After missing most of 1962, his true sophomore effort was a good one. Reniff led the 1963 Yankees with 18 saves, while pitching to a 2.62 ERA. While the Yankees were swept by the Dodgers in the World Series, the righthander was impressive, allowing just one walk in three scoreless innings. Another strong year (6-4, 9 SV, 3.12 ERA) finished with another World Series loss in 1964. Hal saw just one-third of an inning of work against the Cardinals, allowing two hits before Pete Mikkelsen bailed him out.
Hal spent only three more seasons in New York, even though his earned run average never exceeded 3.80. In 1967, his final year in the bigs, he was acquired by the Mets in midseason. But the Yankees, having reacquired the portly pitcher in the offseason, kept him at AAA Syracuse from 1968 through 1972, when he finally called it quits at age 34.
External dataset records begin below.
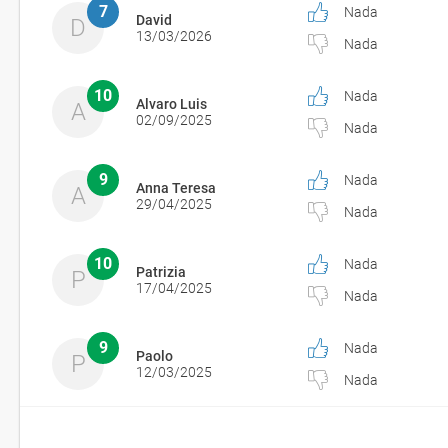
7
Nada
David
D
13/03/2026
Nada
10
Nada
Alvaro Luis
A
02/09/2025
Nada
9
Nada
Anna Teresa
A
29/04/2025
Nada
10
Nada
Patrizia
P
17/04/2025
Nada
9
Nada
Paolo
P
12/03/2025
Nada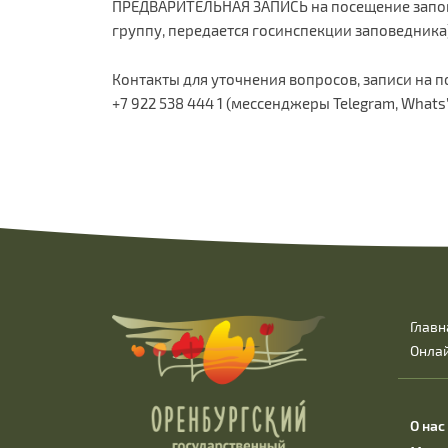
ПРЕДВАРИТЕЛЬНАЯ ЗАПИСЬ на посещение запов
группу, передается госинспекции заповедника
Контакты для уточнения вопросов, записи на 
+7 922 538 444 1 (мессенджеры Telegram, Whats’
Главн
Онла
О нас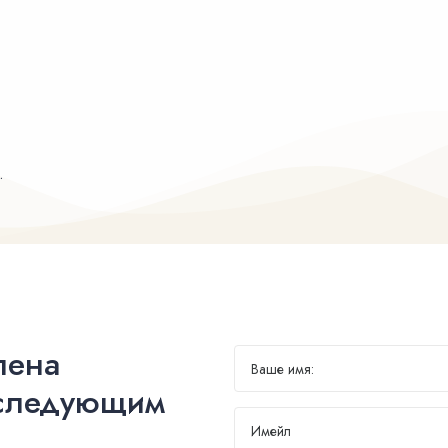
.
лена
 следующим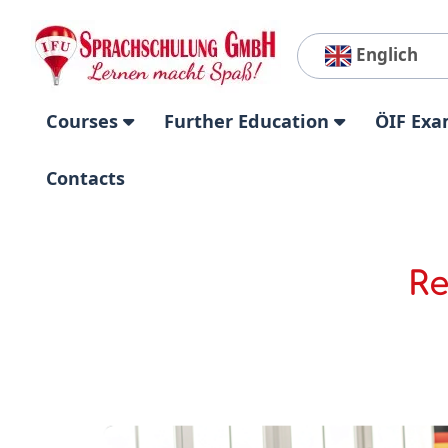
Englich
Courses
Further Education
ÖIF Exa
Contacts
Re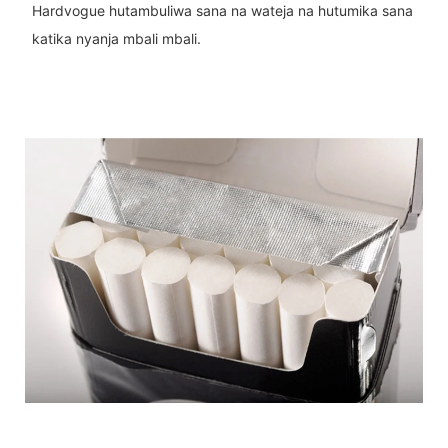
Hardvogue hutambuliwa sana na wateja na hutumika sana
katika nyanja mbali mbali.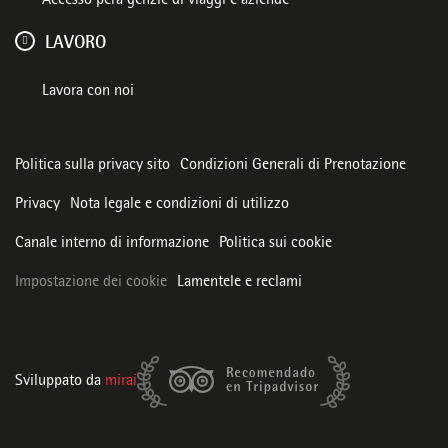
Accesso pera genzie di viaggi e aziende
LAVORO
Lavora con noi
Politica sulla privacy sito
Condizioni Generali di Prenotazione
Privacy
Nota legale e condizioni di utilizzo
Canale interno di informazione
Politica sui cookie
Impostazione dei cookie
Lamentele e reclami
Sviluppato da
mirai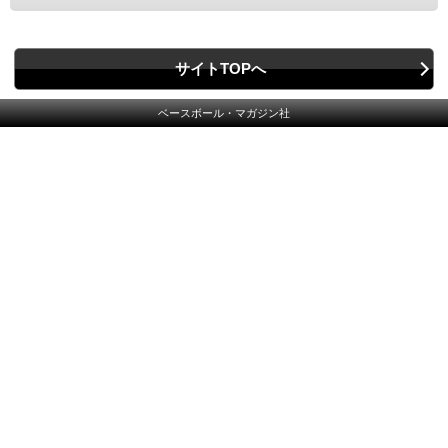
サイトTOPへ
ベースボール・マガジン社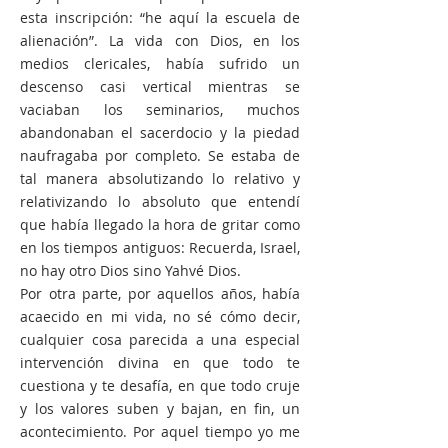
esta inscripción: “he aquí la escuela de
alienación”. La vida con Dios, en los
medios clericales, había sufrido un
descenso casi vertical mientras se
vaciaban los seminarios, muchos
abandonaban el sacerdocio y la piedad
naufragaba por completo. Se estaba de
tal manera absolutizando lo relativo y
relativizando lo absoluto que entendí
que había llegado la hora de gritar como
en los tiempos antiguos: Recuerda, Israel,
no hay otro Dios sino Yahvé Dios.
Por otra parte, por aquellos años, había
acaecido en mi vida, no sé cómo decir,
cualquier cosa parecida a una especial
intervención divina en que todo te
cuestiona y te desafía, en que todo cruje
y los valores suben y bajan, en fin, un
acontecimiento. Por aquel tiempo yo me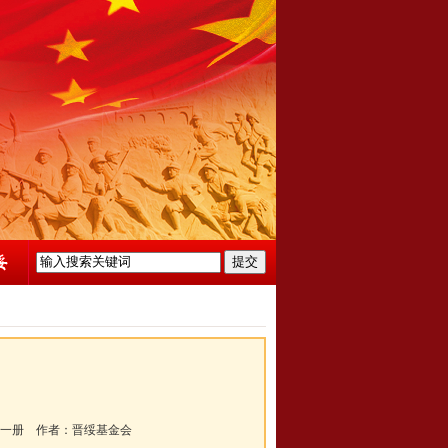
一册
作者：
晋绥基金会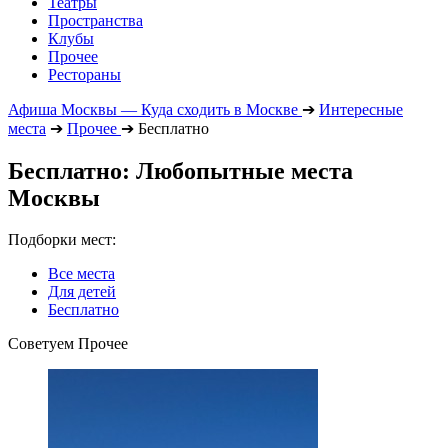
Театры
Пространства
Клубы
Прочее
Рестораны
Афиша Москвы — Куда сходить в Москве
➔
Интересные
места
➔
Прочее
➔
Бесплатно
Бесплатно: Любопытные места
Москвы
Подборки мест:
Все места
Для детей
Бесплатно
Советуем Прочее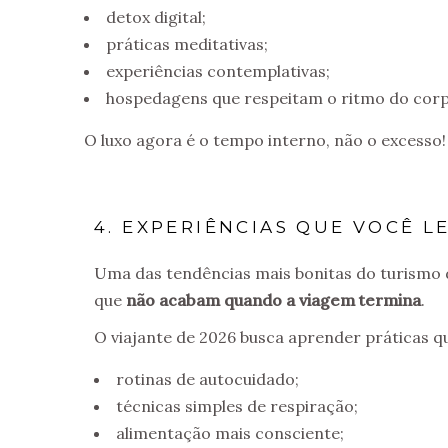
detox digital;
práticas meditativas;
experiências contemplativas;
hospedagens que respeitam o ritmo do corp
O luxo agora é o tempo interno, não o excesso!
4. EXPERIÊNCIAS QUE VOCÊ LE
Uma das tendências mais bonitas do turismo d
que
não acabam quando a viagem termina
.
O viajante de 2026 busca aprender práticas q
rotinas de autocuidado;
técnicas simples de respiração;
alimentação mais consciente;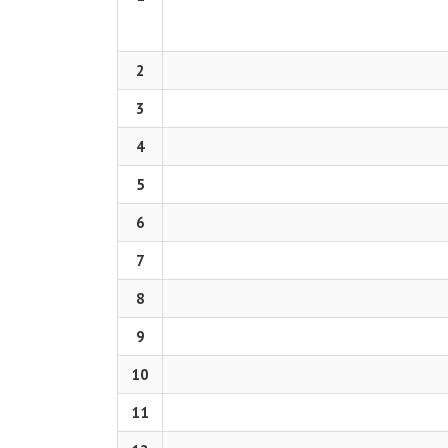
2
3
4
5
6
7
8
9
10
11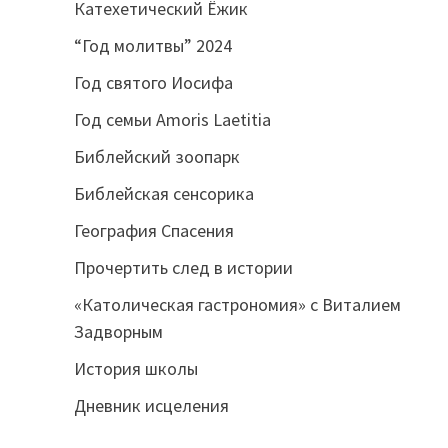
Катехетический Ёжик
“Год молитвы” 2024
Год святого Иосифа
Год семьи Amoris Laetitia
Библейский зоопарк
Библейская сенсорика
География Спасения
Прочертить след в истории
«Католическая гастрономия» с Виталием
Задворным
История школы
Дневник исцеления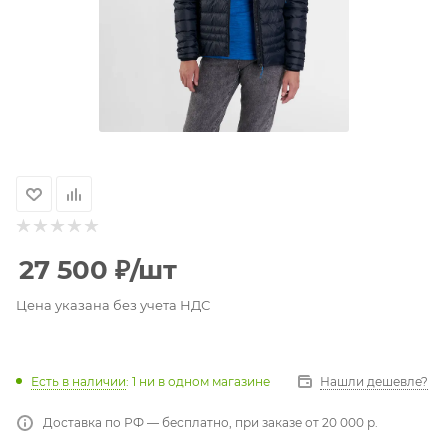
27 500
₽
/шт
Цена указана без учета НДС
Есть в наличии
: 1
ни в одном магазине
Нашли дешевле?
Доставка по РФ — бесплатно, при заказе от 20 000 р.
According to the B-R Bullpen, Hal Reniff dabbled in acting post-baseball. The Internet Movie Database has a few listings for a Hal Reniff, and I can't imagine it's a very common name. He passed away in Ontario, California in 2004 at age 66.
Fun fact: Hal's first major league win came on August 6, 1961. The Twins and Yankees were tied at six in the 13th inning when he got the call from the dugout. He pitched three scoreless innings before Yogi Berra scored Bobby Richardson with a groundout in the bottom of the 15th.